Takahashi uses a chart to make his point. The chart shows six pieces of sushi, each placed against a different background color. “The color of each background is actually the color of the shoyu itself,” Takahashi explained.

SHOKUNIN SHOYU
In other words, each piece of sushi pairs best with a certain type of sauce, from the light ones on the far left to the dark ones on the far right. Takahashi continued:
“The koikuchi (common) shoyu shown in the center is the most standard type. The shiro (pale) and usukuchi (light-colored) on the left are lighter but saltier, with an umami that is restrained. The tamari (full-bodied) on the right has been aged for a long time. It has dark color and strong umami flavor.”
In Japan, there are five categories of soy sauce, according to the Agriculture Ministry. But Shokunin Shoyu is unique in using its own six-category system. Takahashi counts amakuchi shoyu, which is a sweet variety of koikuchi popular in the Kyushu region, as the sixth category.
Takahashi compared soy sauce with wine to explain the categories.
“Soy sauce categories resemble the categories used to classify wine. It’s easier to picture if we think of the three types of soy sauce shown on the left side of the chart as white wines, and the three on the right as red wines. So, for example, a meuniere or carpaccio of white-fleshed fish would pair best with a white wine. A steak would usually be paired with a red wine. These sorts of relationships apply to soy sauce as well.”

SHOKUNIN SHOYU
As the sushi chart shows, the fish used ranges from light-flavored, white-fleshed types to fatty, red-fleshed ones. Matching soy sauces to fish types does much to bring out their respective flavors. Similarly for salads, simply mixing soy sauce with olive oil and vinegar creates a fresh dressing that enhances the natural taste of the vegetables, Takahashi said.

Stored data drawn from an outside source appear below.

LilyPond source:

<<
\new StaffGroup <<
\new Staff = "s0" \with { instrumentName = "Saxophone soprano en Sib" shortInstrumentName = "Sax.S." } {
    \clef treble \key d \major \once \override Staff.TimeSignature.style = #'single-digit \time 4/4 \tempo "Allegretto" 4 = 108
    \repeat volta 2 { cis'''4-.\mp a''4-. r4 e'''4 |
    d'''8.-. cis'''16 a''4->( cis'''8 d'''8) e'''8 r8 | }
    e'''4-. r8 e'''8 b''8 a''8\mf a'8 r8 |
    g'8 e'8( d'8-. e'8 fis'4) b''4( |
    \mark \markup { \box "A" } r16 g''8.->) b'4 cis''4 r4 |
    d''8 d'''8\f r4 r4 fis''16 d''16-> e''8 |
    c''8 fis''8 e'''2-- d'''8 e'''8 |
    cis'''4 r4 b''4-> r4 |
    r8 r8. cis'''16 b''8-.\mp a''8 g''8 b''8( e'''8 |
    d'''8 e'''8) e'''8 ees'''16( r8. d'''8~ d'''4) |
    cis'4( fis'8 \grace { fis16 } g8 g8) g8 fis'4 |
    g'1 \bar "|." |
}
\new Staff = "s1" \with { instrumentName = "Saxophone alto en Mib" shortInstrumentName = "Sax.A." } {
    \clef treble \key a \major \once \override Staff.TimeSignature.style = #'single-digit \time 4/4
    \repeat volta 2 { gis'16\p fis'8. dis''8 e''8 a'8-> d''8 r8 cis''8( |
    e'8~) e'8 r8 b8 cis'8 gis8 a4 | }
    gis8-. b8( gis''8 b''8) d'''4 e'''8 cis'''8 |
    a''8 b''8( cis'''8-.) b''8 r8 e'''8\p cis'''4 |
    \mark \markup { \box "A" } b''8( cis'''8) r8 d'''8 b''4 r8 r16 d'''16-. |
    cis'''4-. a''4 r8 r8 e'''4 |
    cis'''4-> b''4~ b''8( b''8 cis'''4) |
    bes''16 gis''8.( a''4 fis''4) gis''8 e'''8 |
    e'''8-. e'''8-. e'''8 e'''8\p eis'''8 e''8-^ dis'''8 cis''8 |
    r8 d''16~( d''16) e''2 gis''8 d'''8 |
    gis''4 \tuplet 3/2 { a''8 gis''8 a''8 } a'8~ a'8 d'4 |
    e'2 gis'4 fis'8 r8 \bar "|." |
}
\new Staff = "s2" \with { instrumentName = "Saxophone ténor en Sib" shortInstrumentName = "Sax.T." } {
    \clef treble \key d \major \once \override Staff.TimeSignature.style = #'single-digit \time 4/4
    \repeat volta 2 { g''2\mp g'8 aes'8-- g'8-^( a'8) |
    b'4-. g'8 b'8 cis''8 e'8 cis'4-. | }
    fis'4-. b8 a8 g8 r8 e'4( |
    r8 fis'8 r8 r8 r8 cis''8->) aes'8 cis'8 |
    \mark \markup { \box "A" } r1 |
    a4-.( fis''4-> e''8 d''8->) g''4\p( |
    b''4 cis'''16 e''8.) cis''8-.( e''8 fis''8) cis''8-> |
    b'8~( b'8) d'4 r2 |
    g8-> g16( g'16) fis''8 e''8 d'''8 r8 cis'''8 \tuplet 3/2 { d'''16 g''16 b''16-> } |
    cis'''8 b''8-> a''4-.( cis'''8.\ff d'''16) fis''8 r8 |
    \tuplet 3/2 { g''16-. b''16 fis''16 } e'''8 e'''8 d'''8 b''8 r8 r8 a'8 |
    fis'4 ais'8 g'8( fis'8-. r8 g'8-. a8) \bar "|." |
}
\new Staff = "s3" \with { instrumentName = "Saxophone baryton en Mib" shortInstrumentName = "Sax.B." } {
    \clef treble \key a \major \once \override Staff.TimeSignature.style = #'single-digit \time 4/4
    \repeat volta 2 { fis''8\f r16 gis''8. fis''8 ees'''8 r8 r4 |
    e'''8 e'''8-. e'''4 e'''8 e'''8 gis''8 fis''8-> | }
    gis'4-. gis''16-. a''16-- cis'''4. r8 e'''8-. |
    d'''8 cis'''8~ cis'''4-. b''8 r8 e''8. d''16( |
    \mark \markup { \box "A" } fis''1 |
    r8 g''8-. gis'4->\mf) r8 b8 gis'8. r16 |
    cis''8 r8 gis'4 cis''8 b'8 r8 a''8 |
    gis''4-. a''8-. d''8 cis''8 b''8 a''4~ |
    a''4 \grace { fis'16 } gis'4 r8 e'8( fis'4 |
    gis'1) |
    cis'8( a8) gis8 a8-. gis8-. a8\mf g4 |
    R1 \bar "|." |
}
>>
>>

Importance of fermentation
Takahashi emphasized the importance of understanding that soy sauce is a fermented food. It is precisely because the ingredients undergo long-term fermentation through the power of microorganisms that each brewery can produce a unique sauce. He cited shoyu brewed traditionally in wooden barrels as a prime example.
“In a natural environment, raw ingredients placed in wooden barrels undergo years of fermentation and aging by the microorganisms living in the brewery and in the barrels themselves. Ultimately, aging is everything. Since each barrel imparts a different character, the unique traits of each brewery emerge in the shoyu, fully distinct. The brewer’s personality and philosophy can be found there as well.”
Takahashi pointed out the similarities between soy sauce and products like balsamic vinegar and wine. Seen in this light, it is easier to understand the diversity of soy sauce and how its use can vary depending on specific dishes or personal preference.
He recommends brewery tours as a way to experience this diversity firsthand. There are breweries all over Japan that welcome visitors and can provide an experience as rewarding as visiting a winery.
“To make your favorite foods even more delicious, why not search out the best-matching soy sauce?” Takahashi suggested.
Soy sauce has evolved along with regional food cultures, adapting to the climate, ingredients and customs of each. As such, there are as many varieties of shoyu as there are culinary traditions. The lineup of 100-ml bottles at Shokunin Shoyu could very well spark a fascination that leads to the world of artisanal soy sauce.